*Task brief:* Copy out all of the data below with no alterations.

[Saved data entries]
>>>>

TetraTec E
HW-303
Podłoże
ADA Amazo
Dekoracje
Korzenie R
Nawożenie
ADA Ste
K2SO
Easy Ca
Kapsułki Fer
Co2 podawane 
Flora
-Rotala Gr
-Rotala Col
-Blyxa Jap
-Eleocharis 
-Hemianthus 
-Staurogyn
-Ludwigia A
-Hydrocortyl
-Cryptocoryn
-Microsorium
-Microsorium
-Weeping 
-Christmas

<<<<

*Output of the exercise:*
TetraTec E
HW-303
Podłoże
ADA Amazo
Dekoracje
Korzenie R
Nawożenie
ADA Ste
K2SO
Easy Ca
Kapsułki Fer
Co2 podawane 
Flora
-Rotala Gr
-Rotala Col
-Blyxa Jap
-Eleocharis 
-Hemianthus 
-Staurogyn
-Ludwigia A
-Hydrocortyl
-Cryptocoryn
-Microsorium
-Microsorium
-Weeping 
-Christmas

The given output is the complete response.